[Provided records Boundary: Start]

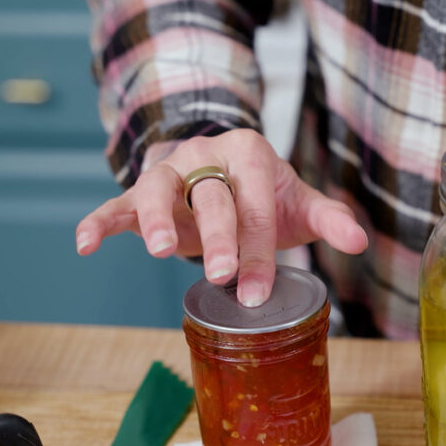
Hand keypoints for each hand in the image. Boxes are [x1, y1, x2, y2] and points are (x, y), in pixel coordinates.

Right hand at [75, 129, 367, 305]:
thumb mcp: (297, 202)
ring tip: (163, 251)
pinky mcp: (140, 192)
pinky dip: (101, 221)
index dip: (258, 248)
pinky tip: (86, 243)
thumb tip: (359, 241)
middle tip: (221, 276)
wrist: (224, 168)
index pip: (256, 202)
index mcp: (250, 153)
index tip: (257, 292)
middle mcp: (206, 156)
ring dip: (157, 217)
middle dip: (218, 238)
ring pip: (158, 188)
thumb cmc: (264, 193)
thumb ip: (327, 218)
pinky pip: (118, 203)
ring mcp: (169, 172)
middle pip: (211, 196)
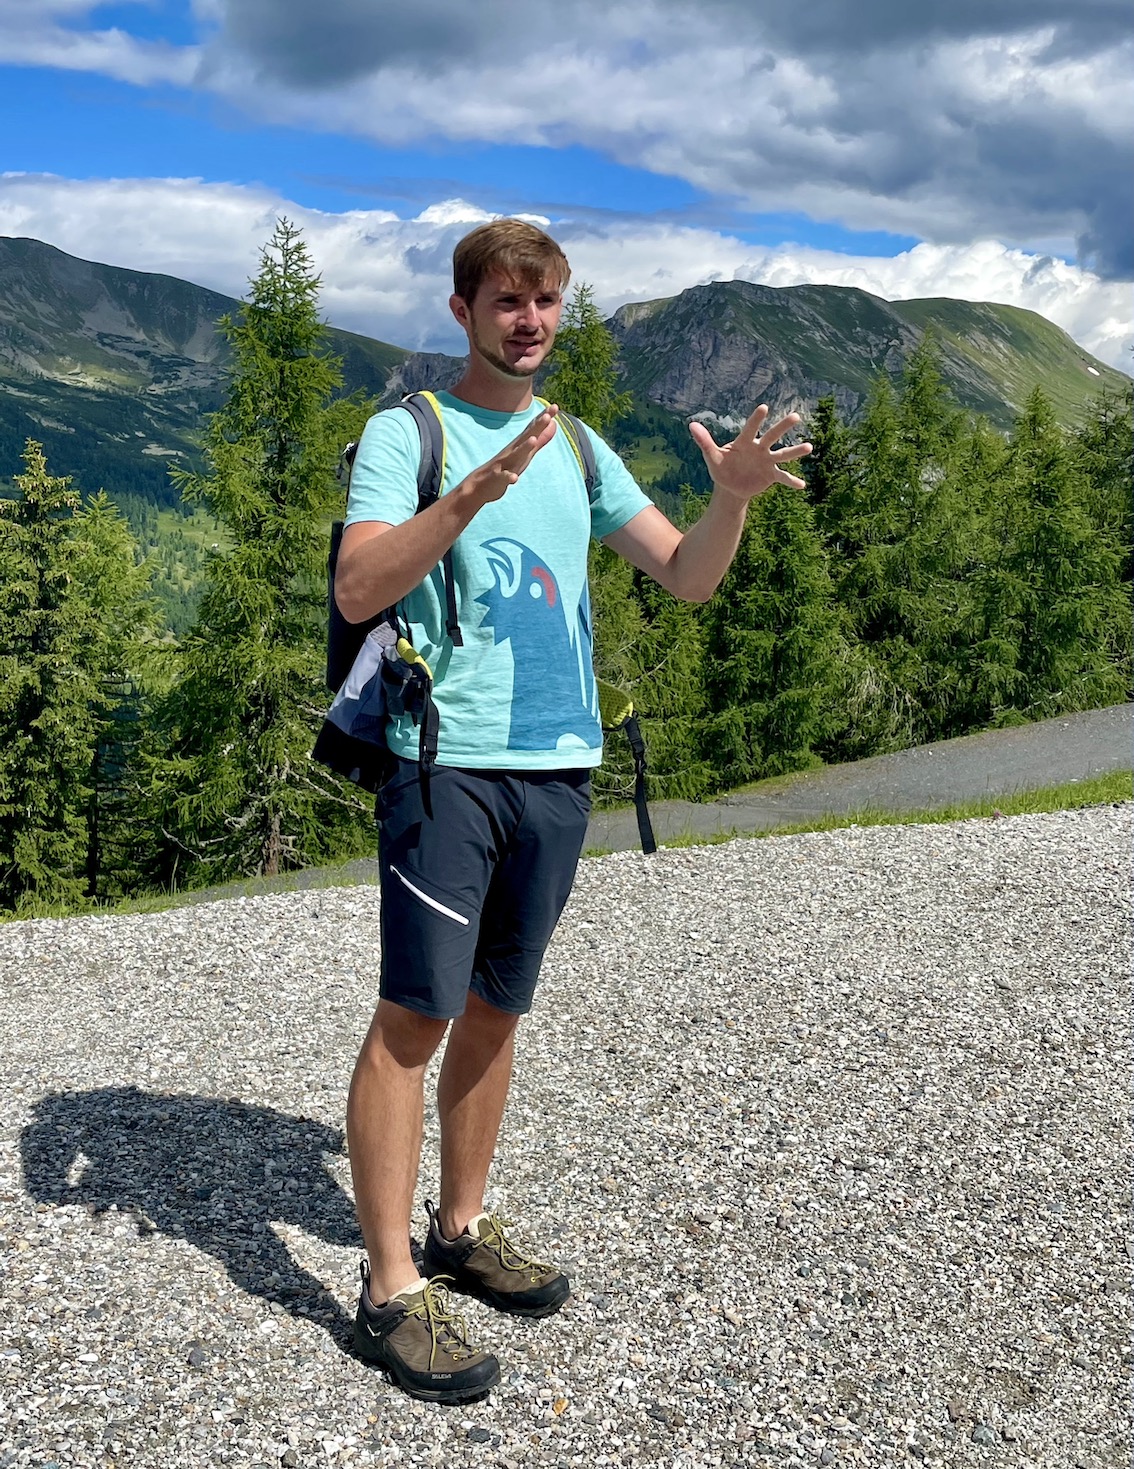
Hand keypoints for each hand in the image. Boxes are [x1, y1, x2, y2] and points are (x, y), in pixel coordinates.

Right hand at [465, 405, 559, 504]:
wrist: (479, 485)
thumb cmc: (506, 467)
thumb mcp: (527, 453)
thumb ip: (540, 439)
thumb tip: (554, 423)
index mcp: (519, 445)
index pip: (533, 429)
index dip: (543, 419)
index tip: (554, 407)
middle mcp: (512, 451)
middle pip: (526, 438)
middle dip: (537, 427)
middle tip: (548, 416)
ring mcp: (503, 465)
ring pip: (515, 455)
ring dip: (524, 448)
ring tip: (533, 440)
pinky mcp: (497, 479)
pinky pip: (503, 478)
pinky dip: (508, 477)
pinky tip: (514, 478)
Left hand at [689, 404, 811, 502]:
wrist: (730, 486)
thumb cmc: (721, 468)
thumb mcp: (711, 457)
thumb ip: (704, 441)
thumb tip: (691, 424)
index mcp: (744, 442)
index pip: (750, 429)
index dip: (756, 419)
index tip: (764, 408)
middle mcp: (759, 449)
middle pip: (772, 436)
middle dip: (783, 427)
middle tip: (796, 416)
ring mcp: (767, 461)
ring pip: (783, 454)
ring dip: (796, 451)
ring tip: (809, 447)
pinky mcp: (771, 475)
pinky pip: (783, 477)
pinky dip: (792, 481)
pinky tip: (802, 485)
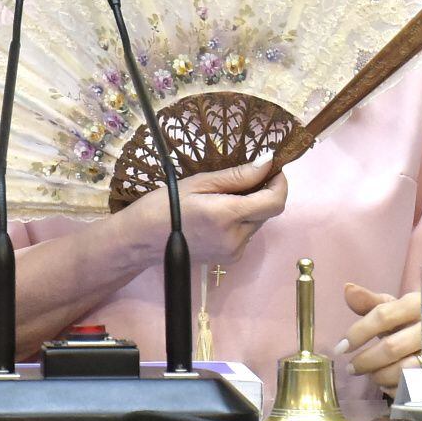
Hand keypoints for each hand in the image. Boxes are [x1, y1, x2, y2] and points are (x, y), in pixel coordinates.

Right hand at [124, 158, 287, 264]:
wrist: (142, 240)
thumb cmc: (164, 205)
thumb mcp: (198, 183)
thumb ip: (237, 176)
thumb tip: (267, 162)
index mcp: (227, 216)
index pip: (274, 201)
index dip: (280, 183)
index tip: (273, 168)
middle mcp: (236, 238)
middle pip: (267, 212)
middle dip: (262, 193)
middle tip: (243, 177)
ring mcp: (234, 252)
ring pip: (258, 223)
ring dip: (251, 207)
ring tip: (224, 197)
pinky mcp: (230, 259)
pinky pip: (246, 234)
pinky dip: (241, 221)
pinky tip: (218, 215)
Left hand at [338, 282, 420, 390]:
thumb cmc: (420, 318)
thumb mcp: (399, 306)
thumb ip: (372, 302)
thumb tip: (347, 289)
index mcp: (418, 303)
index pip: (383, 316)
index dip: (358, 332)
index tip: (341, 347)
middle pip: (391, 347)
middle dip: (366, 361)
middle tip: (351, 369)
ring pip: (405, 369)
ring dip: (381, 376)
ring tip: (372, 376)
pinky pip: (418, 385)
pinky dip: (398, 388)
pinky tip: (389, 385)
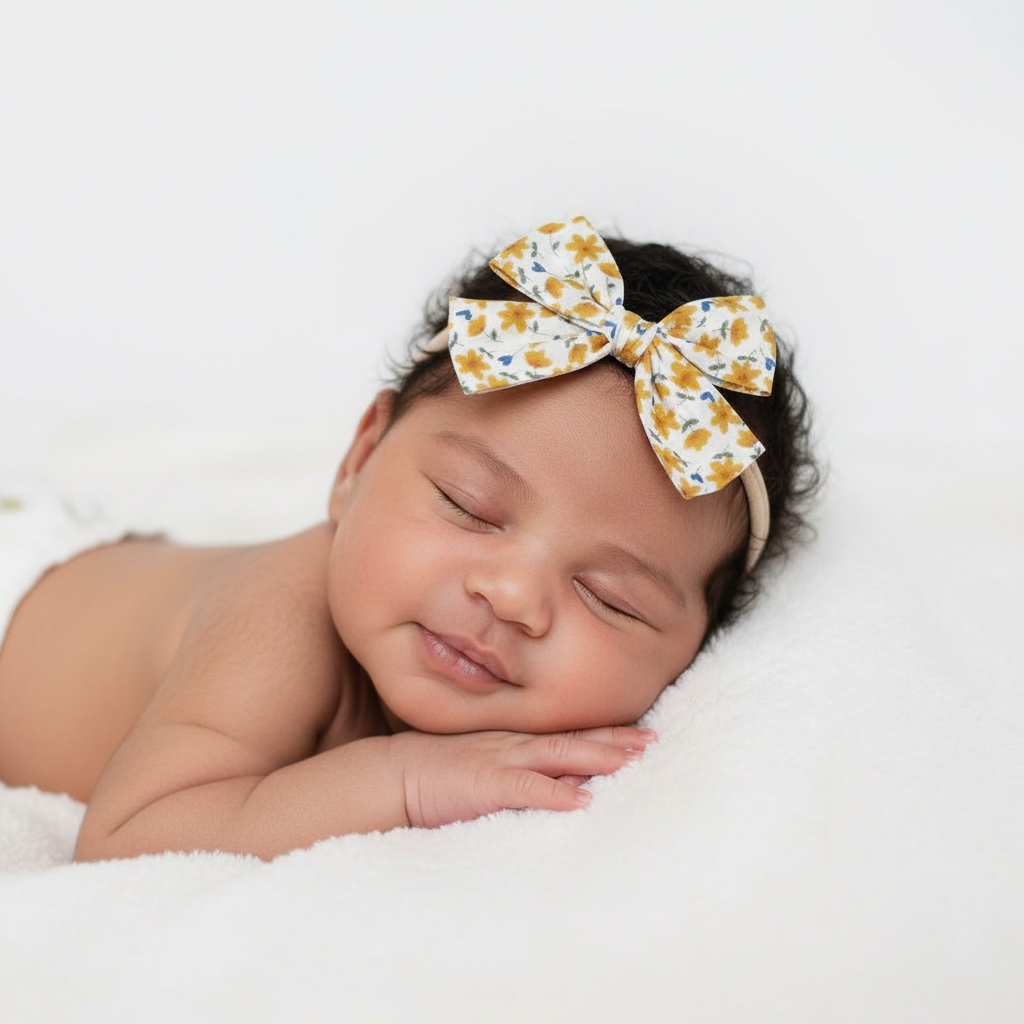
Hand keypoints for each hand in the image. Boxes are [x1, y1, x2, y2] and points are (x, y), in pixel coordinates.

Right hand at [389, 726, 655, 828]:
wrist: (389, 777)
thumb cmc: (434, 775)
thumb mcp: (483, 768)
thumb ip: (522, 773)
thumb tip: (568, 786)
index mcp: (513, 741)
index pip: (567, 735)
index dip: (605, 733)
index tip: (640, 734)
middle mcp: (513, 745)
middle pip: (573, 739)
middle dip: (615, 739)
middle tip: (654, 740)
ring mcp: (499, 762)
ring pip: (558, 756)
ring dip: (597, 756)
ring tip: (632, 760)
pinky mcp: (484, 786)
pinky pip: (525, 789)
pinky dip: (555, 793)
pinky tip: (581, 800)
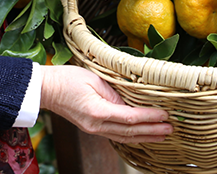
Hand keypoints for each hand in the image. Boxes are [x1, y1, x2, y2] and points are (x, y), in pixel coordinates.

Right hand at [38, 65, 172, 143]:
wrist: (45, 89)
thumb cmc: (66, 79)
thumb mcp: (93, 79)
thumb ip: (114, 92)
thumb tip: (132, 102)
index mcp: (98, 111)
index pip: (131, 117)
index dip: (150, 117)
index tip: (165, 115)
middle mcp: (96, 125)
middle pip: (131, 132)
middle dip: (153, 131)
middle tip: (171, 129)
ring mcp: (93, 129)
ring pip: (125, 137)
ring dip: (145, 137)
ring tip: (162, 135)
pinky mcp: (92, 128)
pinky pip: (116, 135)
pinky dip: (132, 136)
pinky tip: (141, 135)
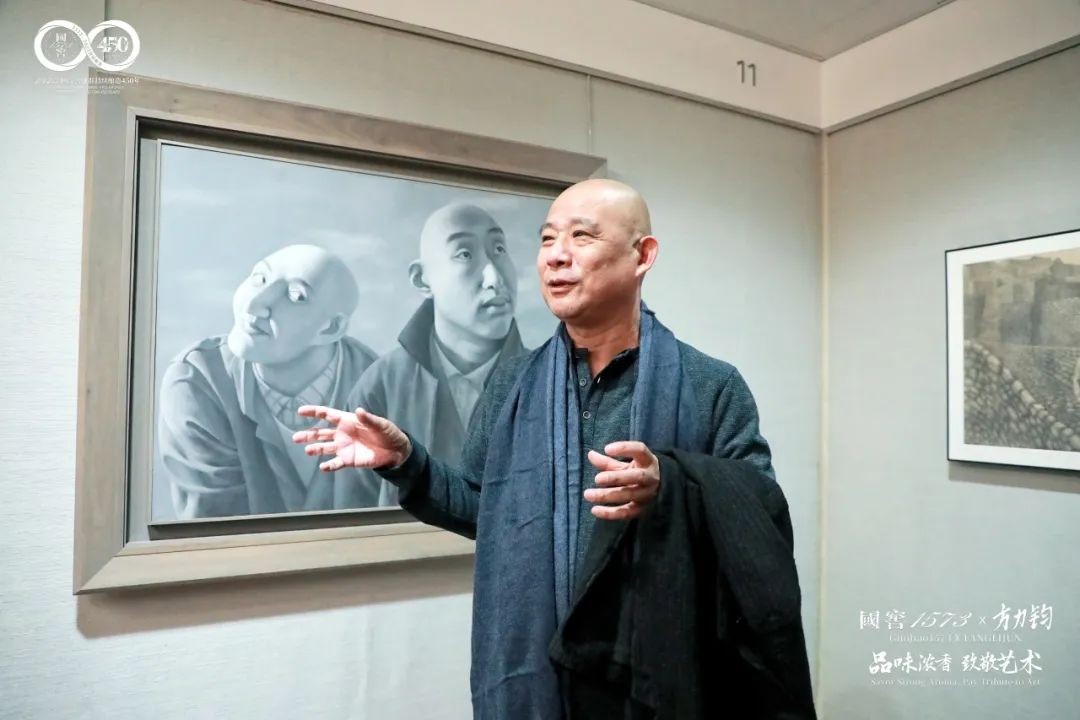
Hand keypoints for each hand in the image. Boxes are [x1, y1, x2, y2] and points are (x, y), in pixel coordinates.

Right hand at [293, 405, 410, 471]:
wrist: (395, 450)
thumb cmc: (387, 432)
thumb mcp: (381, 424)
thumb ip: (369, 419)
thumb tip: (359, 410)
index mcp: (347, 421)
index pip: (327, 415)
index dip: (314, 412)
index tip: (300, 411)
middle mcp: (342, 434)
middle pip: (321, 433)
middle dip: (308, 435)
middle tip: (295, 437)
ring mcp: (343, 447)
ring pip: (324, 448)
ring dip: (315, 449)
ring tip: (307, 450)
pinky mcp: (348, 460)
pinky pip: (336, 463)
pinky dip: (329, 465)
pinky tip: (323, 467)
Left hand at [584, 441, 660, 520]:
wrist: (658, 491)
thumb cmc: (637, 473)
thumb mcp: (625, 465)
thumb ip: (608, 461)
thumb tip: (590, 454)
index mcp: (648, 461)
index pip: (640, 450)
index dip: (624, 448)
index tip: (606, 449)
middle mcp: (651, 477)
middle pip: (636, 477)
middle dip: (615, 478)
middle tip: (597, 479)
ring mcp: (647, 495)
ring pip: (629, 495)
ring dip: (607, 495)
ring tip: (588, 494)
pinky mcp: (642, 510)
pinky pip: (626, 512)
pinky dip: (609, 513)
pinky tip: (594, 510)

[Provided records Boundary: End]

- Work item: Each line from the first line of the data above through the one containing "index tip: (554, 407)" must be set down exactly; the pictures must not be.

- Result of this exercise:
Hand keypoints for each hand in the image. Boxes are [x1, y1, x2, y2] and points are (x, y), in pixel coordinates.

Right hand at [75, 129, 367, 305]:
thumb mcp: (297, 202)
ring tip: (163, 251)
pinky mcp: (140, 192)
pinky dip: (101, 221)
index dip: (258, 248)
pinky tip: (86, 243)
thumb tip: (359, 241)
middle tip: (221, 276)
wrist: (224, 168)
index pip: (256, 202)
index mcp: (250, 153)
index tip: (257, 292)
middle mcp: (206, 156)
ring dip: (157, 217)
middle dip: (218, 238)
ring pip: (158, 188)
thumb cmc: (264, 193)
thumb ip: (327, 218)
pinky pip: (118, 203)
ring mcp: (169, 172)
middle pip: (211, 196)
Hand keypoints for each hand in the image. Boxes are [x1, y1, x2, y2] and points are (x, y), in pixel coordinates.

Right hand at [465, 405, 559, 504]:
wrist: (479, 485)
thumb cmc: (506, 467)
thumb mcp: (527, 453)
thumb ip: (540, 439)
thumb tip: (554, 423)
index mcp: (519, 445)
index pip: (533, 429)
index dip: (543, 419)
index tip: (554, 407)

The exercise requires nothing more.